É uma fronteira, que em tempos foi para separar, mas que é cada vez mais um símbolo de união e cooperação entre Portugal e Espanha. Mas não é uma fronteira qualquer: o Baixo Guadiana é, segundo muitos investigadores, a mais antiga raia da Europa, tendo sido oficializada pelo Tratado de Badajoz, em 1267. 750 anos depois, municípios dos dois lados uniram-se para tentar que a Raia do Guadiana seja Património Imaterial da Humanidade.
O projeto «Uma Raia de Água» visa, por um lado, aprofundar o conhecimento histórico sobre este território e ratificar cientificamente o estatuto de fronteira mais antiga da Europa (e, quem sabe, do mundo), e, por outro, preparar uma candidatura a Património Imaterial da Humanidade da UNESCO.
A iniciativa foi lançada esta quinta-feira, dia 3 de Agosto, com a assinatura de um protocolo entre os cinco parceiros iniciais do projeto: as Câmaras portuguesas de Vila Real de Santo António e de Castro Marim, os Ayuntamientos de Ayamonte e Cortegana, de Espanha, e a Universidade de Huelva. San Lúcar do Guadiana não esteve entre os signatários iniciais, mas também integrará o projeto.
A cerimónia de assinatura do protocolo decorreu em Ayamonte, município que vai liderar o processo, e serviu para dar a conhecer os fundamentos por detrás do «Uma Raia de Água».
«Celebram-se, em 2017, os 750 anos da assinatura do Tratado de Badajoz, entre Afonso III de Portugal e Afonso X de Castela, que começou a definir um e outro país. Tivemos a sorte desse processo ter começado por Ayamonte e pelo Algarve, neste caso por Castro Marim», ilustrou o alcaide de Ayamonte Alberto Fernández.
«Parece impossível que tantos séculos depois, por entre períodos de guerra e de paz, a fronteira se tenha mantido», disse.
Quanto ao projeto em si, terá uma primeira fase, de teor «académico», que visa «ratificar a antiguidade desta fronteira, a nível europeu», ao mesmo tempo que tenta aferir «se é a mais antiga do mundo», segundo o alcaide de Ayamonte.

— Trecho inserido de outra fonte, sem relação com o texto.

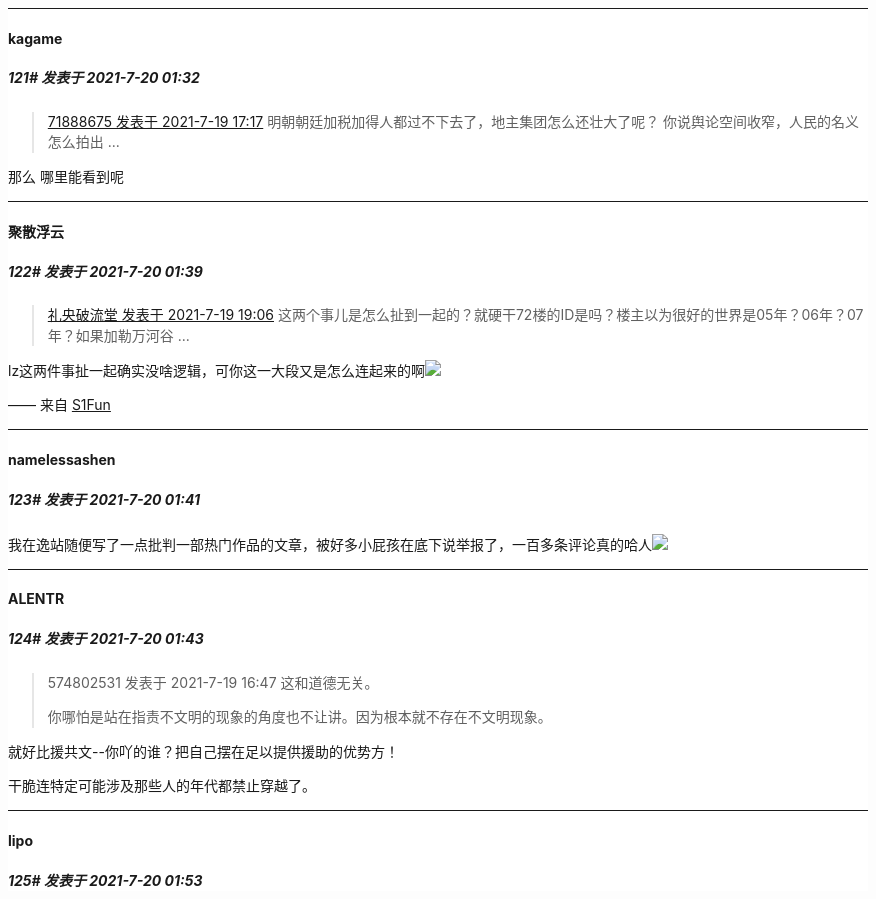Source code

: 


*****

####  kagame  
##### 121#       发表于 2021-7-20 01:32


<blockquote><a href="httphttps://bbs.saraba1st.com/2b/forum.php?mod=redirect&amp;goto=findpost&amp;pid=52022013&amp;ptid=2016348" target="_blank">71888675 发表于 2021-7-19 17:17</a>
明朝朝廷加税加得人都过不下去了，地主集团怎么还壮大了呢？
你说舆论空间收窄，人民的名义怎么拍出 ...</blockquote>
那么 哪里能看到呢


*****

####  聚散浮云  
##### 122#       发表于 2021-7-20 01:39


<blockquote><a href="httphttps://bbs.saraba1st.com/2b/forum.php?mod=redirect&amp;goto=findpost&amp;pid=52023421&amp;ptid=2016348" target="_blank">礼央破流堂 发表于 2021-7-19 19:06</a>
这两个事儿是怎么扯到一起的？就硬干72楼的ID是吗？楼主以为很好的世界是05年？06年？07年？如果加勒万河谷 ...</blockquote>
lz这两件事扯一起确实没啥逻辑，可你这一大段又是怎么连起来的啊<img src="https://static.saraba1st.com/image/smiley/face2017/020.png" referrerpolicy="no-referrer">

—— 来自 [S1Fun](https://s1fun.koalcat.com)


*****

####  namelessashen  
##### 123#       发表于 2021-7-20 01:41


我在逸站随便写了一点批判一部热门作品的文章，被好多小屁孩在底下说举报了，一百多条评论真的哈人<img src="https://static.saraba1st.com/image/smiley/face2017/049.png" referrerpolicy="no-referrer">


*****

####  ALENTR  
##### 124#       发表于 2021-7-20 01:43


<blockquote>574802531 发表于 2021-7-19 16:47
这和道德无关。

你哪怕是站在指责不文明的现象的角度也不让讲。因为根本就不存在不文明现象。
</blockquote>
就好比援共文--你吖的谁？把自己摆在足以提供援助的优势方！

干脆连特定可能涉及那些人的年代都禁止穿越了。


*****

####  lipo  
##### 125#       发表于 2021-7-20 01:53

Essa investigação será desenvolvida pela Universidade de Huelva e deverá estar concluída «ainda em 2017».
A partir de 2018, os parceiros do projeto, que podem vir a ser mais – «somos os primeiros, mas não seremos os únicos» – vão trabalhar numa candidatura conjunta para reconhecimento da raia do Guadiana como Património Imaterial da Humanidade.
Isto passa, também, pela «consciencialização da população espanhola e portuguesa da importância que tem, não apenas a efeméride [750 anos do Tratado de Badajoz], mas também como os nossos países viveram a fronteira ao longo do tempo».

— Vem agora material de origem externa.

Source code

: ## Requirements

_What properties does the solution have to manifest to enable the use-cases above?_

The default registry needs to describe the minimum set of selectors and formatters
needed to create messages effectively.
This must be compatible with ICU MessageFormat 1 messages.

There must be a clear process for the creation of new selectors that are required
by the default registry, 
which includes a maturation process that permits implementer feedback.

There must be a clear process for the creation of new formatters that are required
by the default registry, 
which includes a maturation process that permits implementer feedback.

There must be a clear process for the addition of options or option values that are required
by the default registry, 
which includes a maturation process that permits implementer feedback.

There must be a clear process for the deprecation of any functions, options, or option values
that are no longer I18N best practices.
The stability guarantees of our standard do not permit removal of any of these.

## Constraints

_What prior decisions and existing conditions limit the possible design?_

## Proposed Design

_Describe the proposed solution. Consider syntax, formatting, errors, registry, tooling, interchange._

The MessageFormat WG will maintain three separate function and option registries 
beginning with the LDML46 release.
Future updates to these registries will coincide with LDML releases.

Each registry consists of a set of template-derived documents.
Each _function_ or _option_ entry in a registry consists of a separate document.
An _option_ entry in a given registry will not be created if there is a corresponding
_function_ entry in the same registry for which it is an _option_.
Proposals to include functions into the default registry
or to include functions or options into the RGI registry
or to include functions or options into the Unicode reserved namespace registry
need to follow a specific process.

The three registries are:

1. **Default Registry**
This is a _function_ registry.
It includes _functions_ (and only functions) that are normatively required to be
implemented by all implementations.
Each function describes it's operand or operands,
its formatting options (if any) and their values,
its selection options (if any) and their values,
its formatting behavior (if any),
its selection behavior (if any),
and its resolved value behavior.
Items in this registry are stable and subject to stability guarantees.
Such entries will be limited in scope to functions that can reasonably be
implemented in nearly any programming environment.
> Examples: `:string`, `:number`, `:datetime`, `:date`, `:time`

Isto será feito através de conferências, mas também através da valorização do património edificado, nomeadamente as estruturas abaluartadas defensivas que existem dos dois lados da fronteira e dos seus castelos, de campanhas turísticas e de ações informativas nas escolas da província de Huelva e do Algarve.
A dimensão cultural e a herança comum dos parceiros é o ponto-chave deste projeto, embora não seja de desprezar a dimensão económica a ele associado.
«Qualquer projeto na fronteira, como a Eurocidade, é sempre importante para a nossa economia local e para o seu envolvimento. Mas também há a dimensão cultural, que é fundamental. Vila Real de Santo António, muitas vezes, é vista como um local só de férias e de boa gastronomia, o que é bom, mas não chega. Temos de mudar o conceito de VRSA, valorizar a sua história e património», defendeu Conceição Cabrita, vice-presidente da Câmara vilarrealense
Na perspetiva de Castro Marim, esta união com os seus vizinhos fará do concelho «um território central, que poderá beneficiar de toda a envolvente, principalmente este mercado de proximidade que é a Andaluzia», disse Filomena Sintra, vice-presidente da Câmara castromarinense.
Mas será também uma oportunidade para promover «o património e a cultura» locais. «Desde logo, reforçar o que é o estudo, a investigação e a potenciação do nosso património construído, mas também os elementos históricos a ele associados. Na cultura, temos os Dias Medievais, que recriam a época em que esta fronteira foi instituída. E há também uma cultura comum, como o contrabando e as relações familiares entre os dois lados da fronteira, do qual o nosso Paco de Lucía é um exemplo», explicou.
Filomena Sintra também reforçou a ideia que o alcaide de Ayamonte Alberto Fernández avançou de que este é um projeto aberto. «Este processo foi agora lançado e temos uma série de entidades e pessoas que queremos que se associem a nós. Até porque isso é importante para conseguir o reconhecimento da UNESCO», assegurou. Entre elas, está a Universidade do Algarve, que «seria de todo o interesse» que se tornasse parceira.